Frequently admitted patients (i.e., ‘high utilizers’) comprise a small percentage of all patients yet consume a relatively large proportion of hospital resources. In healthcare, high utilization refers to patients frequently admitted to hospitals, often staying longer than average. These patients also make frequent emergency department visits and require intensive care or specialized treatments. This pattern highlights significant demands on healthcare resources and the need for effective management.1 High utilizers have been found to more likely to be female, suffer from more chronic disease and mental illness, and have lower levels of income and education than their peers.2,3 They have also been shown to not receive effective care coordination or sufficient preventative health services.4

Referred to elsewhere as “super-users,” high utilizers have been reported to benefit from targeted services aimed at improving quality and reducing cost of care.5 Individualized care plans have also been shown to reduce the cost of care for high utilizers.6 Numerous other patient-focused interventions have been reported, including home care delivery, patient liaisons, community social resources, and personal health goal development. Other reported interventions include programs aimed at targeted populations (e.g., patients with diabetes mellitus) and programs aimed at providing more consistent care across healthcare setting and between providers4,7,8

During the peak of the COVID-19 pandemic our hospital was struggling with overcrowding, and at one point declared ‘crisis standards of care.’ As with many other hospitals at the time, we simply did not have enough beds and nurses to meet the community demand for hospital care. So, in 2021 our division embarked on a quality improvement project aimed at reducing hospital resource utilization by implementing individualized care plans (ICPs) for high utilizers.

Methods

The project was implemented by a hospitalist group in a large Midwest academic medical center with 718 acute care beds, spanning 2021-2022. The workgroup selected five principles to guide decision-making, including (1) improving patient quality of life; (2) optimizing patient health span; (3) minimizing patient harm; (4) increasing patient time spent out of hospital; and (5) provide more consistent patient care when in the hospital. This project focused on the fourth principle as our primary aim.

A report in the electronic health record (EHR) identified frequently admitted patients, defined as having greater than seven admissions over the previous 365 days. We chose seven admissions because we believed this high enough to provide measurable impact. Twenty-four patients populated the initial report. A workgroup of seven hospitalists, many of whom had leadership roles within the hospital, then selected twelve patients from the report who were relatively young and whose admissions were often minimal risk for serious adverse events.
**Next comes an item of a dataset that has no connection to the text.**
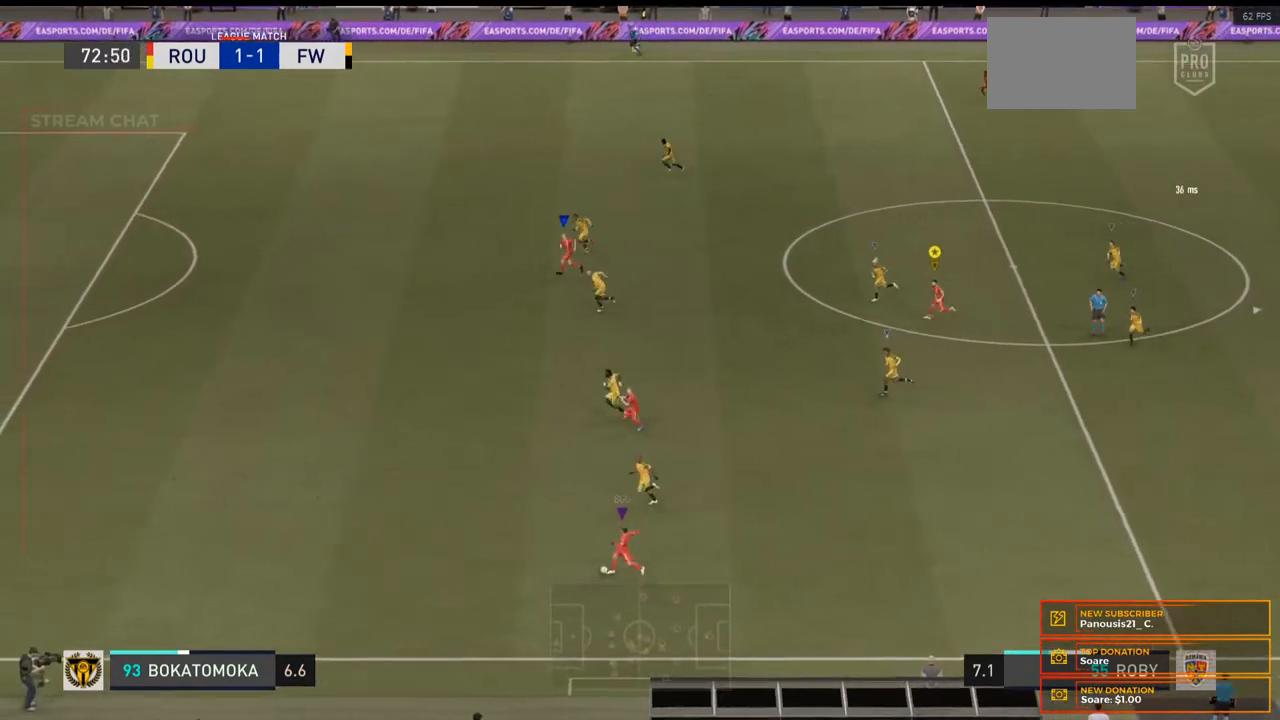
{"dt_ms": 500, "buttons": ["R2"], "left_stick": "left", "right_stick": "center", "events": []}
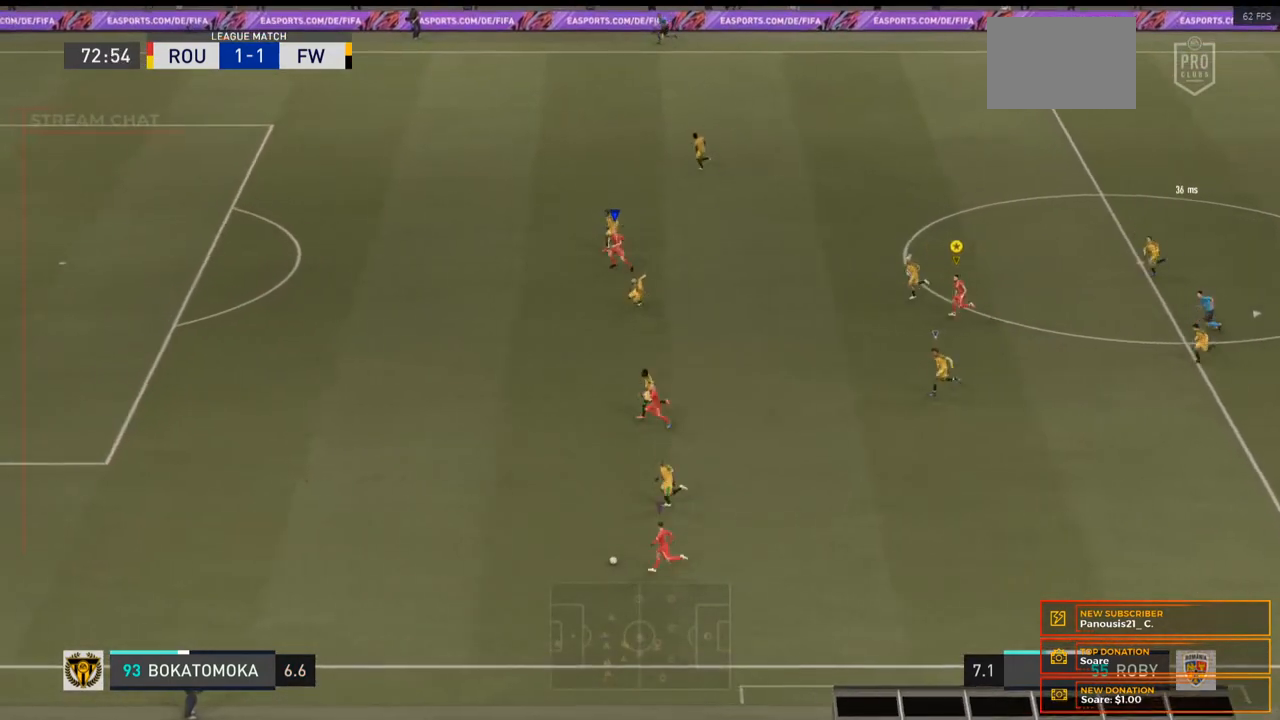
{"dt_ms": 500, "buttons": ["R2"], "left_stick": "left", "right_stick": "center", "events": []}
To address this, we employed a within-subjects design, using patients as their own controls. We compared their LOS and other relevant metrics from the previous year to the current year, during which the intervention was implemented. This approach allowed us to provide a clearer assessment of the intervention’s impact. The most common reasons for admission were pain, nausea with vomiting, dyspnea, and alcohol intoxication or withdrawal. Common chronic conditions among these patients included chronic pancreatitis, sickle cell disease, chronic obstructive pulmonary disease, chronic adrenal insufficiency, and alcohol use disorder. Notably, opioid use disorder was also present or suspected in most cases.
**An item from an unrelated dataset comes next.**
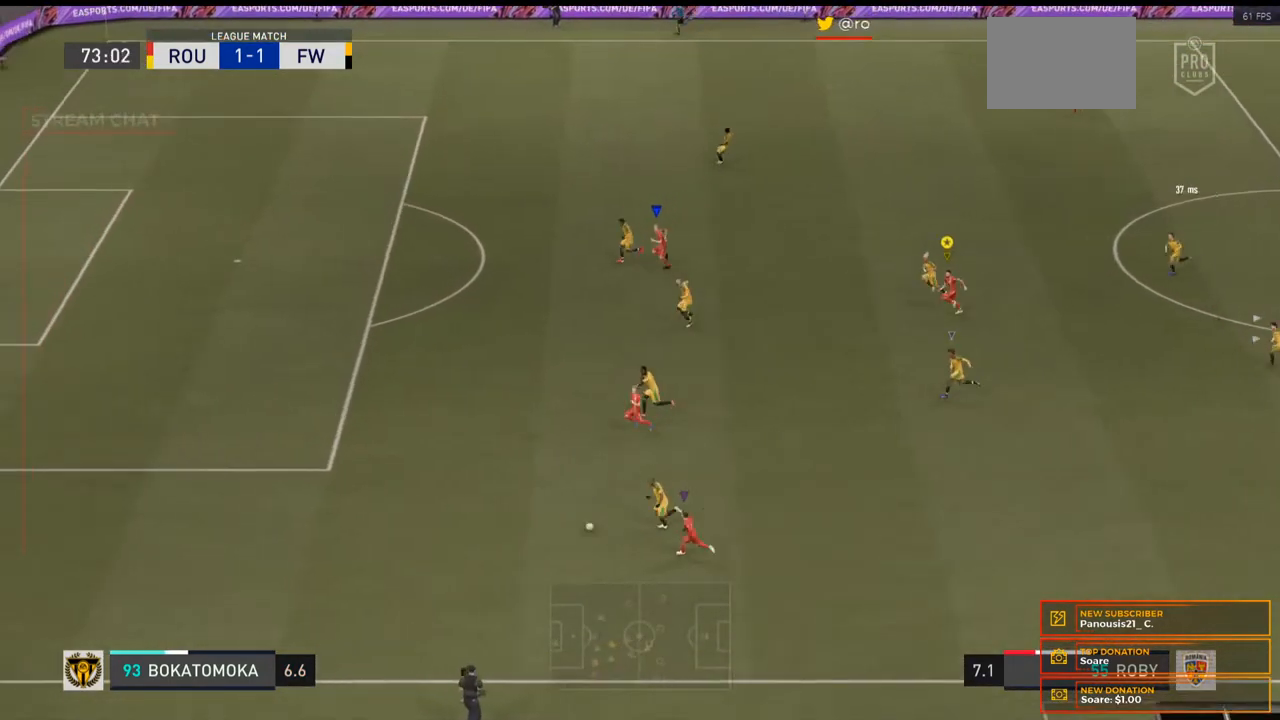
{"dt_ms": 500, "buttons": ["R2"], "left_stick": "left", "right_stick": "center", "events": []}
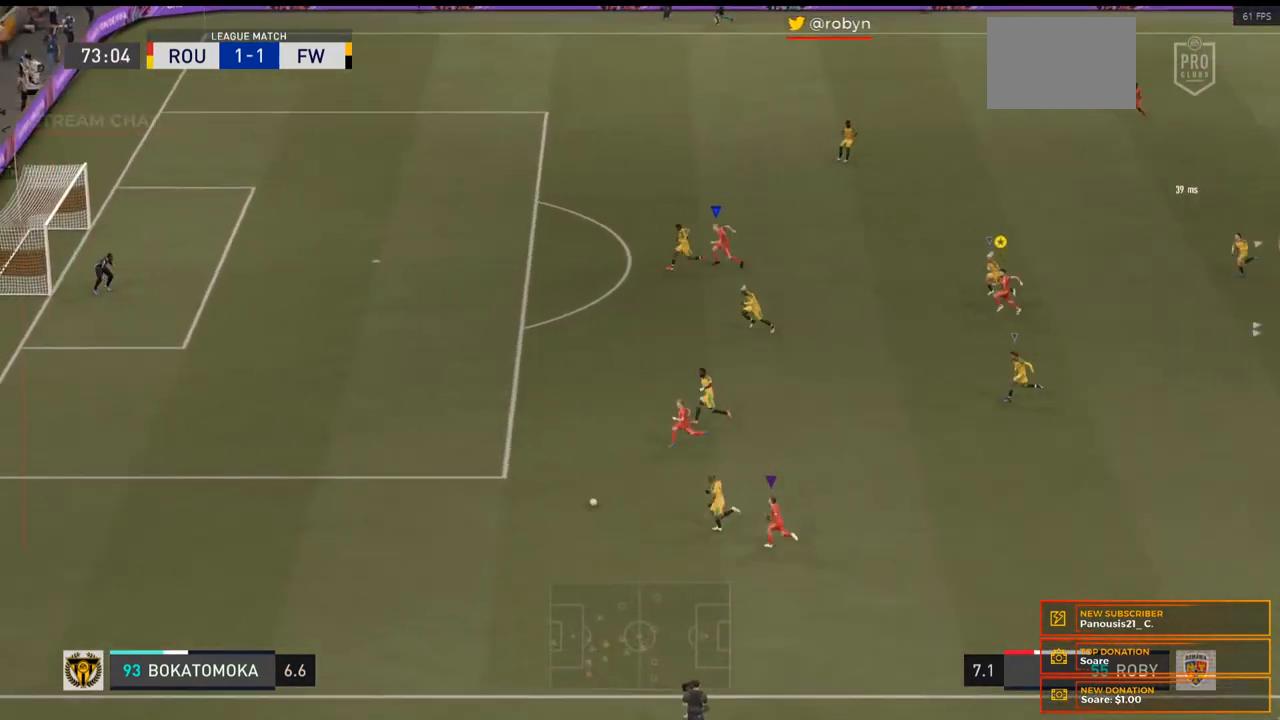
{"dt_ms": 500, "buttons": ["R2"], "left_stick": "left", "right_stick": "center", "events": []}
Selected patients were reviewed and discussed within the group, with input sought from additional care team members (e.g., primary care provider, specialists, nursing, etc.) when indicated. An individualized care plan (ICP) was then developed for twelve patients in this project’s initial phase (Figure 1). ICPs were documented in a standardized fashion using a newly created note template. The note template used rule-based tools to auto-populate the number of admissions and days in hospital over the previous 365 days. The template also used “vanishing tips” to help guide documentation in SBAR format (i.e., situation, background, assessment, recommendations); the tips were automatically removed upon note signature (Figure 2).

Figure 1
Figure 1.Hospital Medicine Individualized Care Plan
Figure 2
Figure 2.Note Template for Individualized Care Plans

Patients were made aware of the presence of an ICP in their chart. All patients provided input for their ICPs and most patients agreed with the entirety of the plans. However, a small minority of patients did not agree with all recommendations proposed in their ICPs. In these cases, ongoing discussions were had with the patient, their family or advocate, and other care team services to align all parties to an agreed-upon, evidence-based plan. None of the patients for whom ICPs were created were excluded from ongoing ICP implementation. A note was placed in the “FYI” (i.e., for your information) section of the EHR so that it would be easily accessible by all members of the care team. The presence of an ICP was flagged and hyperlinked from numerous locations using EHR rule-based tools (Figure 3).

Figure 3
Figure 3.Flags and Hyperlinks for Individualized Care Plans

Patients were followed for at least one year. Additional follow-up communications between the ICP workgroup, patients and the care team occurred and, in some cases, ICPs continued to be modified as needed. Admissions per year, days in hospital per year, and days in hospital per admission were tracked. The primary goal was to reduce the number of days in hospital per year by 50%.

Results

The mean age of patients involved in the project was 35 years. Six patients were female; six were male. Total admissions per year decreased from 125 to 41 (-67%) admissions, and total days in hospital per year decreased from 497 to 219 (-56%) days. Therefore, this group of twelve patients spent 278 fewer cumulative days in the hospital following the implementation of an ICP, which was an average of 23 days per patient. From the hospital perspective, an inpatient bed was freed for use by other patients for more than nine months.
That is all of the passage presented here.